CS477/477H/577 projects

This course requires a substantive project. Especially in the case of graduate students, I strongly prefer research oriented projects. By this I mean projects which support some research effort, whether it is your own, the vision lab's, or someone else's.

I also prefer that undergraduate projects are also research oriented, but in this case there will be more scope for other options. Undergraduate projects do not need to be as substantive as graduate one.

Below I have begun a list of project suggestions. I will update this list frequently during the first week of February. Some are marked as more suitable for undergraduate students and some are more suitable for graduate students or undergraduate students who wish to commit significant time to the project.

It is not necessary to choose a project from the list. They are only suggestions.

All project plans need to be finalized with me.

Group projects are fine in general, but will be considered in the context of specific projects and in the context of the plan for distributing the work.

Because the projects are meant to be research oriented, it will be assumed that others have your blessing to use what you have developed once you are done with it. If, for any reason, this is not the case, then you need to let me know in advance. This will exclude you from doing many (if not all) the suggested research projects, as these are mostly parts of larger projects. Thus, if you have any reservations about releasing your work, you should work with me to find a suitable project. Other than restricting the choice of projects somewhat, there is no consequence for choosing (in advance) not to release your work, and you do not need to give a reason for your choice.

Scope: I am willing to consider a wide range of projects related to vision including some which involve graphics, bio-informatics, and image data bases.

Publication potential: I have noted for some projects a possible publication target. This should not be taken to imply that those projects are the only ones that could lead to a paper. Most, if not all, have that potential. However, publication likely requires someone (possibly you) continues the work after the course is over (this is not required!).

Timeline

Feb 17: By this time you have discussed your project with me, at least by E-mail. You have a good idea of what you want to do. If you have chosen a project that could be held up due circumstances beyond your control (e.g. for some great projects we are still sorting out the data), then you will have contemplated a second choice.

Feb 24: By this time you have chosen your partners and a project. In anticipation of the formal project proposal due the next week, you will send me a draft proposal.

Mar 3: Presentation of project proposal in class (need not exceed 5 minutes). Formal project proposal is also due. Depending on what you are working on and how familiar I am with it, this can be short. You will, however, need to give some idea about what you plan to do for each of the reviews, as well as some specification of what each participant in group projects will be doing.

March 29: First project review due.

What you need to provide is arguably project dependent. However, I suggest approaching this in the following way. Your project has an implementation component and a written component. The written compoenent could be viewed as a draft of a paper. The project reviews could be thought of as interations on a draft for the written part. Your proposal was the first draft. On each iteration, you go from writing what you were going to do, to writing what you have done. For many projects, images are appropriate, and are an exellent way to help tell the story.

▶ **Dataset**
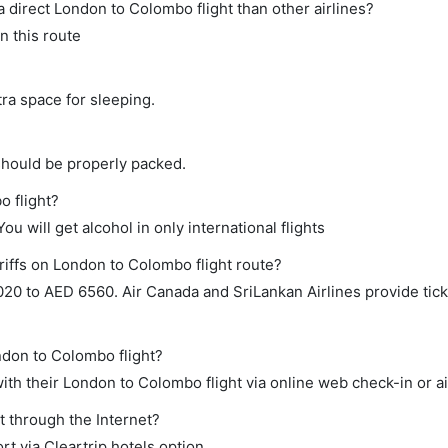
 a direct London to Colombo flight than other airlines?
n this route
tra space for sleeping.
should be properly packed.
o flight?
ou will get alcohol in only international flights
riffs on London to Colombo flight route?
0 to AED 6560. Air Canada and SriLankan Airlines provide ticke
ndon to Colombo flight?
th their London to Colombo flight via online web check-in or ai
t through the Internet?
rt via Cleartrip hotels option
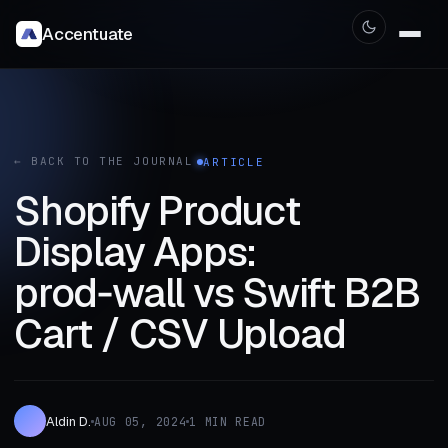
Accentuate
← BACK TO THE JOURNAL
ARTICLE
Shopify Product
Display Apps:
prod‑wall vs Swift B2B
Cart / CSV Upload
Aldin D.
AUG 05, 2024
1 MIN READ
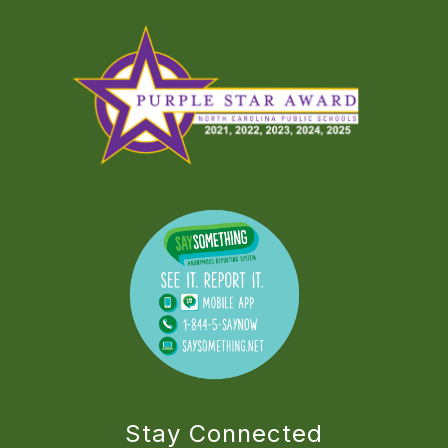
Stay Connected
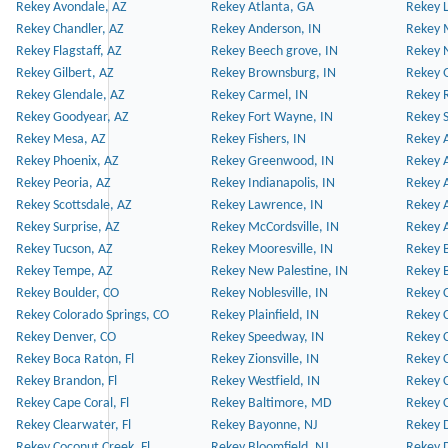
Rekey Avondale, AZ
Rekey Atlanta, GA
Rekey 
Rekey Chandler, AZ
Rekey Anderson, IN
Rekey 
Rekey Flagstaff, AZ
Rekey Beech grove, IN
Rekey 
Rekey Gilbert, AZ
Rekey Brownsburg, IN
Rekey 
Rekey Glendale, AZ
Rekey Carmel, IN
Rekey 
Rekey Goodyear, AZ
Rekey Fort Wayne, IN
Rekey S
Rekey Mesa, AZ
Rekey Fishers, IN
Rekey A
Rekey Phoenix, AZ
Rekey Greenwood, IN
Rekey A
Rekey Peoria, AZ
Rekey Indianapolis, IN
Rekey A
Rekey Scottsdale, AZ
Rekey Lawrence, IN
Rekey 
Rekey Surprise, AZ
Rekey McCordsville, IN
Rekey A
Rekey Tucson, AZ
Rekey Mooresville, IN
Rekey B
Rekey Tempe, AZ
Rekey New Palestine, IN
Rekey 
Rekey Boulder, CO
Rekey Noblesville, IN
Rekey C
Rekey Colorado Springs, CO
Rekey Plainfield, IN
Rekey C
Rekey Denver, CO
Rekey Speedway, IN
Rekey 
Rekey Boca Raton, Fl
Rekey Zionsville, IN
Rekey C
Rekey Brandon, Fl
Rekey Westfield, IN
Rekey C
Rekey Cape Coral, Fl
Rekey Baltimore, MD
Rekey C
Rekey Clearwater, Fl
Rekey Bayonne, NJ
Rekey D
Rekey Coconut Creek, Fl
Rekey Bloomfield, NJ
Rekey D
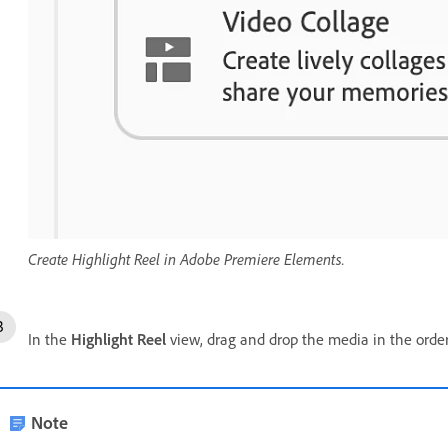
Create Highlight Reel in Adobe Premiere Elements.
In the
Highlight Reel
view, drag and drop the media in the orde
Note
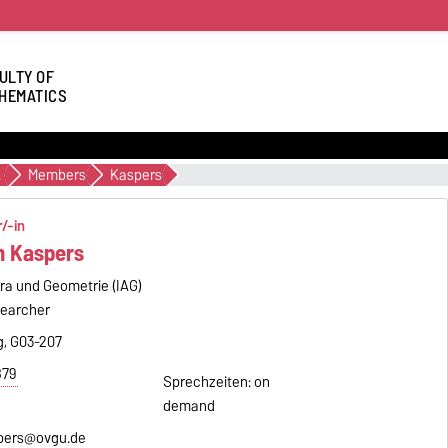
ULTY OF
HEMATICS
cs
Members
Kaspers
/-in
an Kaspers
bra und Geometrie (IAG)
searcher
, G03-207
879
Sprechzeiten: on
demand
spers@ovgu.de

▶ **Apply what you read**
a - How would you translate this sentence from the course project page into Spanish: "It is not necessary to choose a project from the list."
b - Can you continue the course project page from the point where it stops?

▶ **Answers provided**
a - No es necesario elegir un proyecto de la lista.

b -
I have made turnin keys cs477_pr1 and cs477_pr2 for project review materials. Formats: PDF is fine, or HTML, or even text. Images are good, either in the PDF document, pointed to by the HTML, or just in the directory, but referred to in your text.
It may help you to think what the purpose of the reviews are. First, they should convince me that you are on track. Second, they should help you clarify your thinking. Third, for some of you, some of what you write can form early drafts on parts of papers, where you can get feedback when it is most effective (early one). So try to make it a useful exercise instead of yet another hoop to jump through.

April 13: Second project review.

See first project review for details. The second project review is like the first one except that there should be even more substance.

May 13, 11 (if necessary), week of the 4 (by special request): Project demos/presentations:

I have identified two possible slots for project demos/presentations: May 11 in the afternoon, and May 13, after the exam (i.e. around 4:15 onwards). The slot after the exam worked fine last term for the graphics class--we followed it by a session in the pub on the instructor. However, we can spread it over two time slots, or use May 11 only if that is what everyone prefers. We will negotiate the final distribution over the time slots closer to the time.
If someone wants to present their project during the week of the 4th, this is possible by special request.

May 13: Final code and write-ups due (hard deadline) .

Sample projects

Tracking people in the dark (could support several sub-projects)

(Ongoing vision lab work. Kevin Wampler is in charge)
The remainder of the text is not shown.